Las estaciones pasaron como capítulos en un libro que Maya y Viktor escribían a cuatro manos. La ciudad, testigo silenciosa de todos sus miedos y milagros, cambió sutilmente bajo la mirada de la nueva Maya. Sus noches ya no eran un territorio hostil, sino un hogar renovado. Descubrió el pulso de la urbe a horas en las que antes ni habría pensado estar despierta: el bullicio de los mercados nocturnos, la calma de los parques bajo la luna, las risas lejanas en terrazas iluminadas, el secreto ajetreo de los seres que, como ellos, preferían la penumbra a la luz.
Viktor, que había vagado por siglos solo, parecía renacer junto a ella. Cada noche encontraba una excusa para enseñarle algo nuevo: una azotea desde la que se veía el río como una vena plateada, una librería que abría solo tras la medianoche, un concierto improvisado en una iglesia en ruinas, un café diminuto donde Maya aprendía a reírse del capricho de su cuerpo —ya sin necesidad de comida ni bebida, pero fascinada por los ritos humanos—. A su lado, Viktor se fue haciendo menos solemne, menos espectral. Empezó a contarle historias de sus ciudades antiguas, de los inventos humanos que lo habían asombrado, de los cambios que había presenciado y de los amores que nunca lo habían marcado como ella.

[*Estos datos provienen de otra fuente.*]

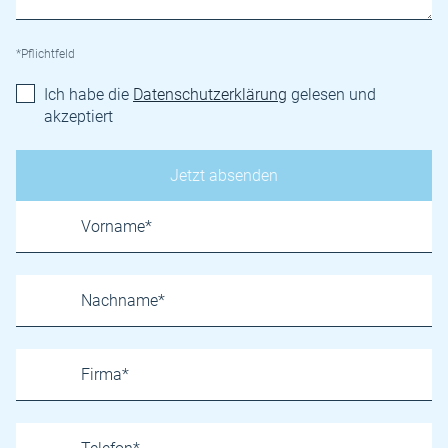
*Pflichtfeld
Ich habe die
Datenschutzerklärung
gelesen und
akzeptiert
Name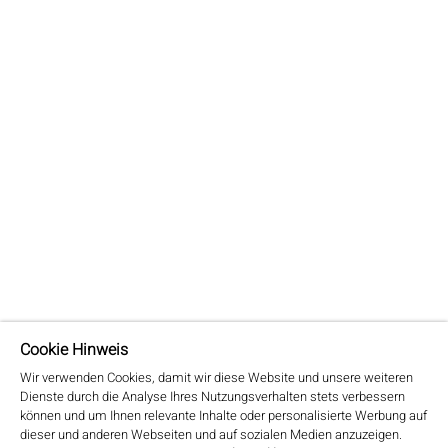
Ihre Adresse
ANREDE*
Cookie Hinweis
Wir verwenden Cookies, damit wir diese Website und unsere weiteren
Dienste durch die Analyse Ihres Nutzungsverhalten stets verbessern
können und um Ihnen relevante Inhalte oder personalisierte Werbung auf
dieser und anderen Webseiten und auf sozialen Medien anzuzeigen.
VORNAME*
NACHNAME*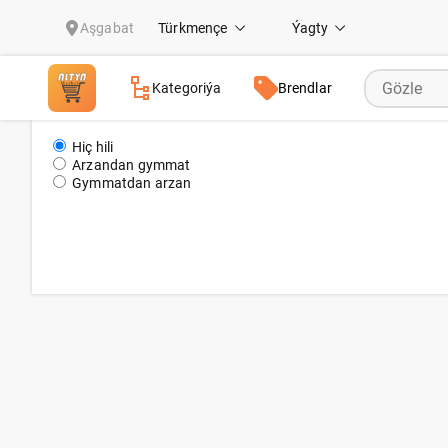
Polotensalar
Aşgabat
Türkmençe
Ýagty
Kategoriýa
Brendlar
Hiç hili
Arzandan gymmat
Gymmatdan arzan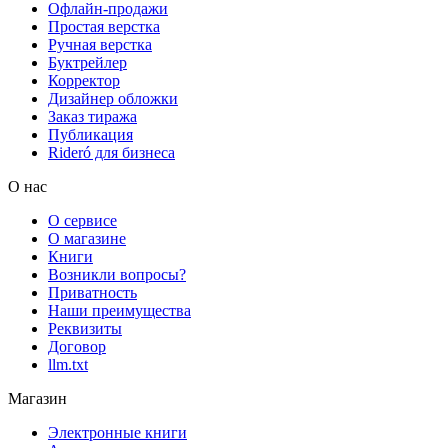
Офлайн-продажи
Простая верстка
Ручная верстка
Буктрейлер
Корректор
Дизайнер обложки
Заказ тиража
Публикация
Rideró для бизнеса
О нас
О сервисе
О магазине
Книги
Возникли вопросы?
Приватность
Наши преимущества
Реквизиты
Договор
llm.txt
Магазин
Электронные книги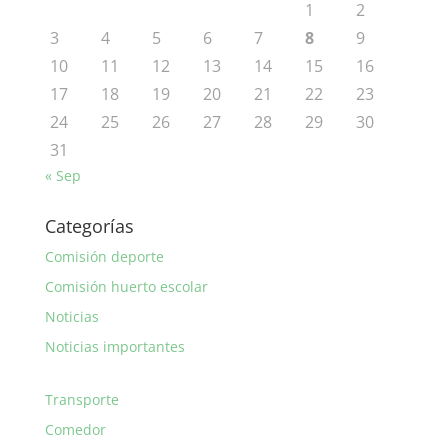
1
2
3
4
5
6
7
8
9
10
11
12
13
14
15
16
17
18
19
20
21
22
23
24
25
26
27
28
29
30
31
« Sep
Categorías
Comisión deporte
Comisión huerto escolar
Noticias
Noticias importantes
Transporte
Comedor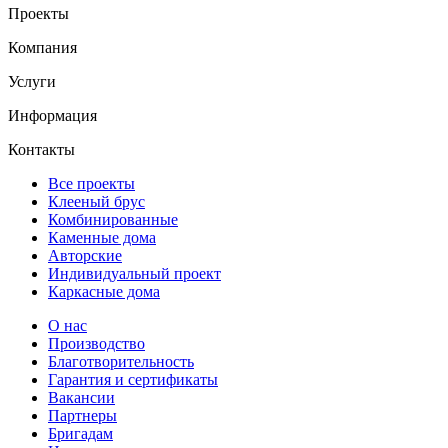
Проекты
Компания
Услуги
Информация
Контакты
Все проекты
Клееный брус
Комбинированные
Каменные дома
Авторские
Индивидуальный проект
Каркасные дома
О нас
Производство
Благотворительность
Гарантия и сертификаты
Вакансии
Партнеры
Бригадам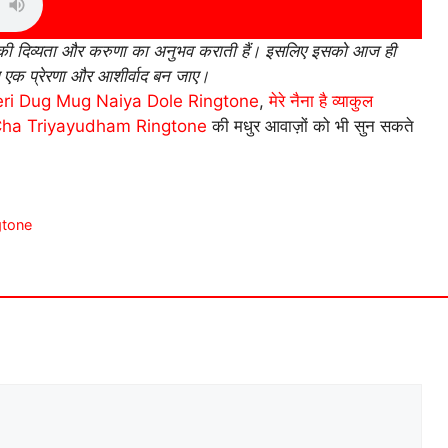
ेव की दिव्यता और करुणा का अनुभव कराती हैं। इसलिए इसको आज ही
एक प्रेरणा और आशीर्वाद बन जाए।
eri Dug Mug Naiya Dole Ringtone
,
मेरे नैना है व्याकुल
Cha Triyayudham Ringtone
की मधुर आवाज़ों को भी सुन सकते
ngtone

Se adaptaron con naturalidad a la rutina de los suyos: dormir juntos durante el día, en la oscuridad silenciosa de una casa que era ya su refugio y su reino; despertar con la caída del sol, compartiendo primero una mirada y luego el hambre, ese secreto vínculo que era placer y peligro a la vez. Cazaban juntos, elegantes y discretos, perfeccionando un código ético del que Maya no quiso apartarse nunca. Sus noches se llenaron de desafíos y también de paz: ayudar a otros, proteger a los inocentes, descubrir los límites y las maravillas de lo que eran capaces de hacer juntos.
No todo fue fácil. Hubo dudas, ataques de melancolía, días en que Maya extrañaba la simplicidad de la vida mortal. Pero en los peores momentos, encontraba siempre a Viktor a su lado, sosteniéndola, recordándole que el amor es una patria mucho más firme que cualquier casa de ladrillo. Aprendieron a hablar de todo: del futuro, del pasado, de lo que dolía y de lo que los hacía sentir eternos.
Una noche, después de volver de un viaje breve al sur —en el que habían visitado ciudades blancas bajo la luna y playas desiertas—, Maya se tumbó con Viktor en el tejado del ático. Las estrellas bailaban sobre ellos como promesas. Viktor la rodeó con un brazo y ella apoyó la cabeza en su pecho, escuchando el leve eco de un corazón que latía solo por ella.
—¿Crees que algún día esto dejará de parecer un sueño? —susurró Maya, los ojos cerrados, sintiendo la caricia fresca del viento.
Viktor besó su frente.
—Nunca. Pero eso es lo maravilloso, Maya. Después de tantos años… me has devuelto la capacidad de soñar.
Ella sonrió, los labios rozando la piel de Viktor. Ya no había miedo, ni duda, ni soledad.
—¿Qué quieres que hagamos mañana? —preguntó él, como quien ofrece el mundo.
Maya alzó la mirada. Por un instante, el reflejo de las estrellas titiló en sus ojos, que ya no eran humanos, pero sí infinitamente vivos.
—No importa, —dijo—. Mientras sea contigo, todos los mañanas valen la pena.
Así, en ese rincón secreto de la ciudad que nunca duerme, Maya y Viktor se convirtieron en leyenda y en rutina, en aventura y en casa. Vivieron cada noche como si fuera la primera y la última. Porque, al final, la eternidad no era más que esto: dos almas encontrándose una y otra vez, bajo el mismo cielo, en un mundo sin final y sin miedo.
Y allí, entre el murmullo lejano de la ciudad, las manos enlazadas y los sueños abiertos de par en par, Maya supo que estaba exactamente donde debía estar. Para siempre.